A.  In the wellness or health medical market, wearable technologies are about monitoring our body.
There are three important components of a medical product, which includes a sensor (hardware), plus receiving software to manage those signals, and then you need a qualified environment in which to measure and assess the meaning of that. Whether the designer chooses to do wearable, tattoo-able, swallow-able, those three elements must be adhered to.
Wearable technologies represent an advancement of the manufacturing process and it is becoming a huge market because it is convenient. If designers can create a wearable consumer product with medical credibility, you will find the advancement of these technologies will move ahead faster because they will be used by doctors under prescription. They will also be used by hospitals.
The technology is exciting, as everyone wants to build a better, cheaper, sexier, more functional device.

Q.  Describe the importance that medical devices play.

A.  Medical devices are very important in hospital discharges, monitoring, as well as primary and secondary prevention.
Most importantly, these devices have the ability to save lives, increase quality of life and it will save money. The challenge is, largely we the consumers will spend the money on primary prevention. The healthcare system can do it, but they are focused on secondary prevention (illness emergency). Ultimately, it falls on the consumer to take the precautions. This is another reason why access to wellness products is an important ‘first step’, but it is not the best solution. Access to medical devices is really what we need. They are not that different from wellness products. The exception is, medical products are better controlled.

CardioComm ecg_pen_image3

Q.  What advice would you give to emerging designers in the medical sphere?

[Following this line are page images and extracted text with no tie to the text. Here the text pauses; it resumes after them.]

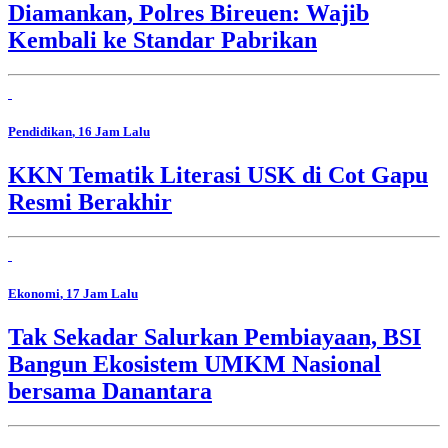
Diamankan, Polres Bireuen: Wajib
Kembali ke Standar Pabrikan
Pendidikan
, 16 Jam Lalu
KKN Tematik Literasi USK di Cot Gapu
Resmi Berakhir
Ekonomi
, 17 Jam Lalu
Tak Sekadar Salurkan Pembiayaan, BSI
Bangun Ekosistem UMKM Nasional
bersama Danantara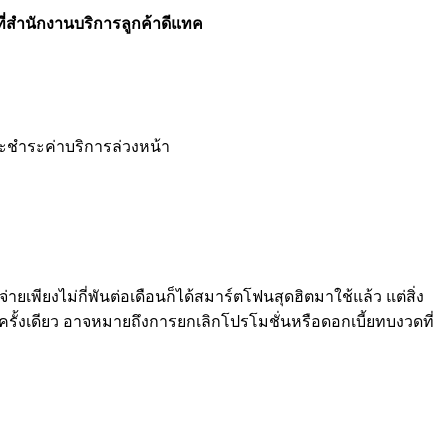
้าที่สำนักงานบริการลูกค้าดีแทค
และชำระค่าบริการล่วงหน้า
ายเพียงไม่กี่พันต่อเดือนก็ได้สมาร์ตโฟนสุดฮิตมาใช้แล้ว แต่สิ่ง
งครั้งเดียว อาจหมายถึงการยกเลิกโปรโมชั่นหรือดอกเบี้ยทบงวดที่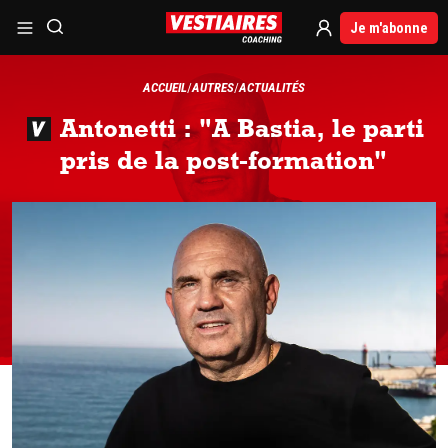
Je m'abonne
ACCUEIL
AUTRES
ACTUALITÉS
Antonetti : "A Bastia, le parti
pris de la post-formation"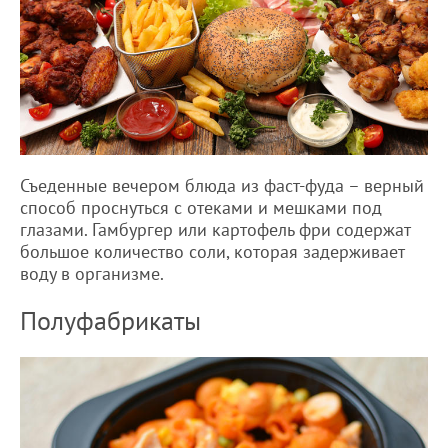
Съеденные вечером блюда из фаст-фуда – верный
способ проснуться с отеками и мешками под
глазами. Гамбургер или картофель фри содержат
большое количество соли, которая задерживает
воду в организме.
Полуфабрикаты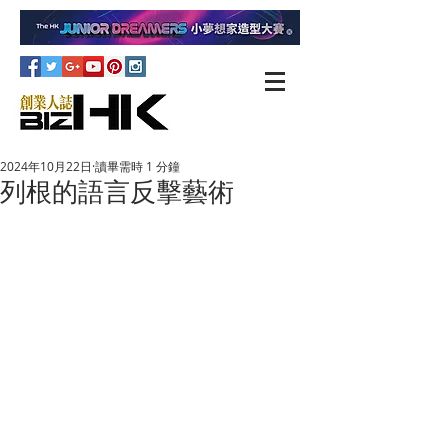
2024年10月22日
讀畢需時 1 分鐘
列根的語言反擊藝術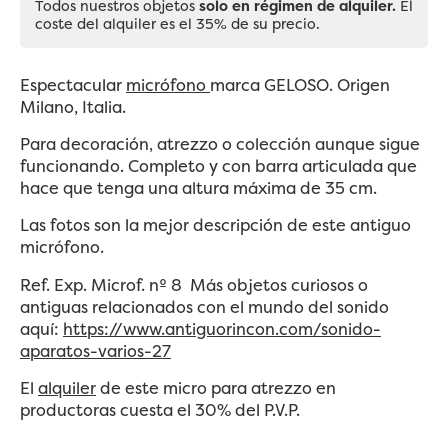
Todos nuestros objetos
solo en régimen de alquiler.
El
coste del alquiler es el 35% de su precio.
Espectacular
micrófono
marca GELOSO. Origen
Milano, Italia.
Para decoración, atrezzo o colección aunque sigue
funcionando. Completo y con barra articulada que
hace que tenga una altura máxima de 35 cm.
Las fotos son la mejor descripción de este antiguo
micrófono.
Ref. Exp. Microf. nº 8 Más objetos curiosos o
antiguas relacionados con el mundo del sonido
aquí:
https://www.antiguorincon.com/sonido-
aparatos-varios-27
El
alquiler
de este micro para atrezzo en
productoras cuesta el 30% del P.V.P.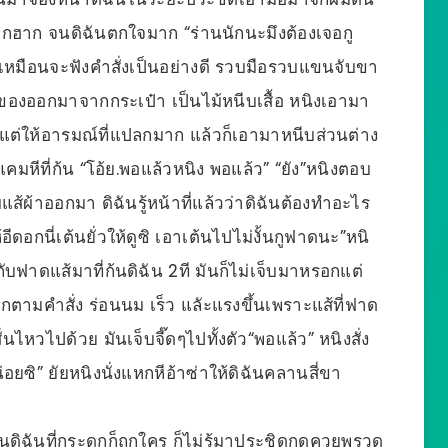
กฮาก จนดิฉันตกใจมาก “ร่านนักนะมึงต้องเจอกู
ดูเหมือนจะฟังคำสั่งเป็นอย่างดี รวบมือรวบแขนจับขา
ิบของออกมาจากกระเป๋า เป็นไม้หนีบเสื้อ หนิงเอามา
กแต่ให้อารมณ์ที่แปลกมาก แล้วก็เอามาหนีบส่วนต่าง
 ที่แคมหีที่ก้น “โอ้ย.พอแล้วหนิง พอแล้ว” “ยัง”หนิงตอบ
ส้ผ้าออกมา ดิฉันรู้หน้าที่แล้วว่าดิฉันต้องทำอะไร
ดอกนี่เต้นยั่วให้ดูซิ เอาเต้นไปไม่งั้นกูฟาดนะ”หนิ
บฟาดแส้มาที่ก้นดิฉัน 2ที มันก็ไม่เจ็บมาหรอกแต่
พกตามคำสั่ง ร่อนนม เร็ว แลัะแรงขึ้นเพราะแส้ที่ฟาด
่นไหวไปด้วย มันเจ็บจี๊ดๆไปทั้งตัว“พอแล้ว” หนิงสั่ง
ยซิ” ยัยหนิงนั่งแหกหีอ้าซ่าให้ดิฉันคลานสี่ขา
้นดิฉันที่กระดกก็ถูกใคร ก็ไม่รู้มาประชิดกดควยพรวด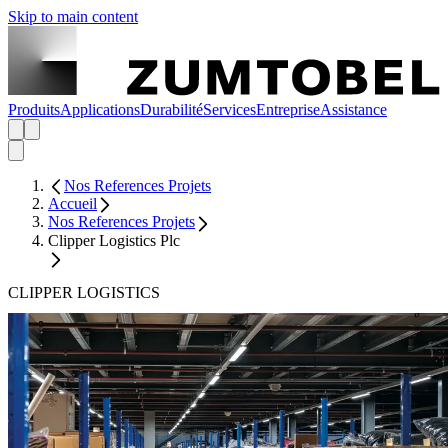
Skip to main content
Produits
Applications
Durabilité
Services
Entreprise
Assistance
Nos References Projets
Accueil
Nos References Projets
Clipper Logistics Plc
CLIPPER LOGISTICS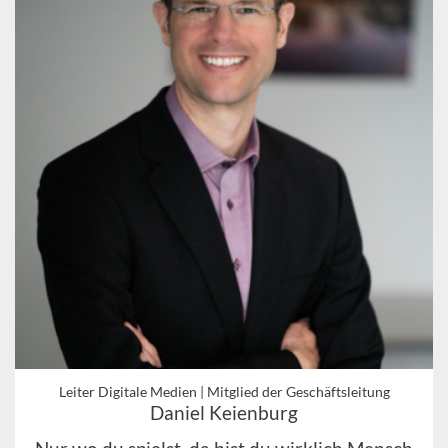
Leiter Digitale Medien | Mitglied der Geschäftsleitung
Daniel Keienburg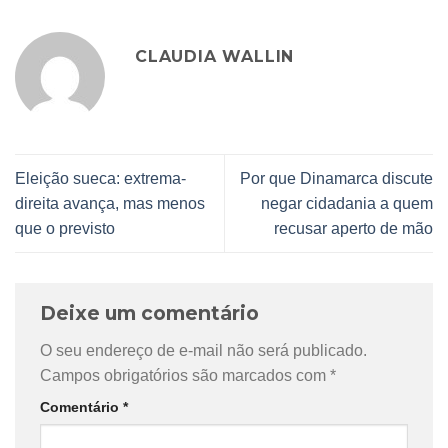
CLAUDIA WALLIN
Eleição sueca: extrema-
Por que Dinamarca discute
direita avança, mas menos
negar cidadania a quem
que o previsto
recusar aperto de mão
Deixe um comentário
O seu endereço de e-mail não será publicado.
Campos obrigatórios são marcados com
*
Comentário
*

A.  One of the challenges is you must have an idea that addresses a need – not something ‘cool’. It is important to get validation from people in the medical market –look for experience and history. Take your idea and bounce it off the right people. Make sure it is an idea that you still believe in, because as an entrepreneur, you must believe in your product. If you don’t, you can’t convince others.
Before proceeding with plans on the new device, you will have to consider the costs to build it, the product’s ease of use, which will ultimately use the product, and what kind of training do they need to do so. After looking at all of the factors, you may be required to consider a partnership. Product developers need to have an idea of what it will look like to get through the progression of your idea – progression into a business, and the progression from a business into an industry.
The best way to protect your idea is often to collaborate. This way you avoid having two like products segmenting the market. When two developers combine their efforts, they gain each other prospective customer base. Instead of having two separate entities struggle and compete, it’s better to build together than build individually. Otherwise, you get two competing products, which mean doubling the marketing costs, legal fees, production costs, and the regulatory reviews. Ultimately, you can get to market faster – together.
Rather than always competing, see if collaboration might work. I believe Canada is a great place to collaborate within, despite the fact that this country is not as big or as overly marketed to as in the USA or Europe. Canada has all the skills required to succeed.